§ Excerpted text:
========================================

Schizophrenia is one of the leading causes of morbidity in the world. According to the WHO schizophrenia is the 8th leading cause of Disability-Adjusted life years in people 15-44 years old.(1) It causes a lot of suffering for both patients and relatives – illustrated by the fact that active schizophrenia was ranked the health state with the highest disability weight in a recent Lancet article.(2) Despite many decades of research and hundreds of thousands of publications the pathophysiology of schizophrenia remains unclear and findings have often been discrete. These findings point towards a complex aetiology with hereditary and environmental factors interacting in promoting the disorder.(3)

Symptoms in psychotic disorders (including e.g. bipolar disorder and schizophrenia) can be classified into 5 categories: I) Positive symptoms – delusions and hallucinations II) Negative symptoms – encompassing lack of drive and motivation III) Cognitive impairment – loss of executive functions and memory difficulties IV) Manic symptoms V) Depressive symptoms. Schizophrenia is characterised by symptoms from the first three of these groups and differentiates itself from the other psychotic disorders through less affective dysregulation.(4) According to numerous models schizophrenia could be considered as a systemic disease which majorly affects the brain. A number of neurotransmitters have been found altered in the schizophrenic brain and both dopaminergic, serotonergic, glutamatergic, cholinergic and GABAergic models have been used to explain the diverse symptoms seen in schizophrenia.(5) Dopamine is the main target for current treatment in schizophrenia and all antipsychotics acts by blocking dopamine receptors. (4) Though relatively effective against the positive symptoms in schizophrenia they are ineffective against cognitive deficits and negative symptoms.(6) This is in line with increasing evidence that negative symptoms may be caused by a hypodopaminergic state in the prefrontal cortex(7) contrary to the hyperdopaminergic state in the basal ganglia which is thought to cause the positive symptoms.(8)

========================================

Stored data entries
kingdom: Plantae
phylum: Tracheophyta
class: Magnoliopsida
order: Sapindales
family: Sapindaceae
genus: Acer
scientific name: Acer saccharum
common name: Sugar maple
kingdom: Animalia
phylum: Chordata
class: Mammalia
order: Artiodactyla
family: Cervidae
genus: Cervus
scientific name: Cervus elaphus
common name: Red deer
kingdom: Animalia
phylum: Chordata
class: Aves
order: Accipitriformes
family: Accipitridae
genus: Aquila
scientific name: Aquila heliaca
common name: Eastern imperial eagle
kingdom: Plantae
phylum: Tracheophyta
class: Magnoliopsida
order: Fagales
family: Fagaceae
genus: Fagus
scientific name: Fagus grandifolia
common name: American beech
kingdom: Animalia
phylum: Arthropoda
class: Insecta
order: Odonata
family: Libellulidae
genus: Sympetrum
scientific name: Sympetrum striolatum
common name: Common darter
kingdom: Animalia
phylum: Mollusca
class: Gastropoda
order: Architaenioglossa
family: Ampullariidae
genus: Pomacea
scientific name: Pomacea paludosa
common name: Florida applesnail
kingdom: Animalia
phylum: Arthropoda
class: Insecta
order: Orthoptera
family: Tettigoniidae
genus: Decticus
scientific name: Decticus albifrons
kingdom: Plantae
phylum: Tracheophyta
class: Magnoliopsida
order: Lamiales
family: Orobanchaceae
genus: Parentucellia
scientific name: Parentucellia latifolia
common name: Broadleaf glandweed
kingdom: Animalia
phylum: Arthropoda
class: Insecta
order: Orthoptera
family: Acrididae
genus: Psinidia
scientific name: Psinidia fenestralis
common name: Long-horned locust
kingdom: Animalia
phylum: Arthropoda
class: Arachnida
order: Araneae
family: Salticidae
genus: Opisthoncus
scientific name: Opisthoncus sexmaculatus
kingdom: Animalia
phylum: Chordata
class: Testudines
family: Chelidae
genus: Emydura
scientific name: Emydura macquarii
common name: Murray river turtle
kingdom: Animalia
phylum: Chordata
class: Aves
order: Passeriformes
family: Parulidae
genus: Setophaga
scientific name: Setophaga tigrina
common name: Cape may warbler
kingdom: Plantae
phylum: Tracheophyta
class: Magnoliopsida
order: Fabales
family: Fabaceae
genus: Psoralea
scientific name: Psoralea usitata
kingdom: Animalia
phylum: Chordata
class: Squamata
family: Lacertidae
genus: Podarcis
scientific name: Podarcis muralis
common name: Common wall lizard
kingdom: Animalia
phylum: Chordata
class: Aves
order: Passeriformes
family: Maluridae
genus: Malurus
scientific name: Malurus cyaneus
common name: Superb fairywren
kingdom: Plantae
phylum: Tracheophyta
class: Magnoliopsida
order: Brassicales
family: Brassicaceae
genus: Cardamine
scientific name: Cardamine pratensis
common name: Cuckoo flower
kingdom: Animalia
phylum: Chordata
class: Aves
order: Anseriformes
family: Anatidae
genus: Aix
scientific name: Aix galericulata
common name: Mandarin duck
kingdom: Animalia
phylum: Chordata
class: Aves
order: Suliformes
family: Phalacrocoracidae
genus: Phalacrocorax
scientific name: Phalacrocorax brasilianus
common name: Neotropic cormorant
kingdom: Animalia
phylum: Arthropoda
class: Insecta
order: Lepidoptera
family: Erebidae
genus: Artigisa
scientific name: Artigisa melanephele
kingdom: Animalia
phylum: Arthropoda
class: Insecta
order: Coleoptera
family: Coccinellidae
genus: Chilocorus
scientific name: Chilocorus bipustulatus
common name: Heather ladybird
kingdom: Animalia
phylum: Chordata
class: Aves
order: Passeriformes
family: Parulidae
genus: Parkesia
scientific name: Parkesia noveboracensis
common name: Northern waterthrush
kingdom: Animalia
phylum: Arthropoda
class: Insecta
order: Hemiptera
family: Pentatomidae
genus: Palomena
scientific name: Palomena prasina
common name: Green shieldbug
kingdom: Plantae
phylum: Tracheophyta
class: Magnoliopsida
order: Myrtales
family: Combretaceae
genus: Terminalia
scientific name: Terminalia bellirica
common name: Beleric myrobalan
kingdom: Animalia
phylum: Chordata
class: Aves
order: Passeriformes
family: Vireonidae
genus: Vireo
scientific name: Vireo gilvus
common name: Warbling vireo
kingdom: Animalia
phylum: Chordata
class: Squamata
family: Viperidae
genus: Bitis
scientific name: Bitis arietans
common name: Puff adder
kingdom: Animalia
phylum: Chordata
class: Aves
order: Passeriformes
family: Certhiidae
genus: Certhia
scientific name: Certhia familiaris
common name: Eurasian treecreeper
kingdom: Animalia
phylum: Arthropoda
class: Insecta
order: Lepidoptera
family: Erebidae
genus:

========================================

§ Task set:
(A) According to the schizophrenia text, where does schizophrenia rank as a cause of Disability-Adjusted life years in people 15-44 years old?
(B) Please repeat the part of the schizophrenia text starting at "Schizophrenia is one" and ending at "promoting the disorder.(3)".

§ Response list:
(A) It is the 8th leading cause.

(B)
Schizophrenia is one of the leading causes of morbidity in the world. According to the WHO schizophrenia is the 8th leading cause of Disability-Adjusted life years in people 15-44 years old.(1) It causes a lot of suffering for both patients and relatives – illustrated by the fact that active schizophrenia was ranked the health state with the highest disability weight in a recent Lancet article.(2) Despite many decades of research and hundreds of thousands of publications the pathophysiology of schizophrenia remains unclear and findings have often been discrete. These findings point towards a complex aetiology with hereditary and environmental factors interacting in promoting the disorder.(3)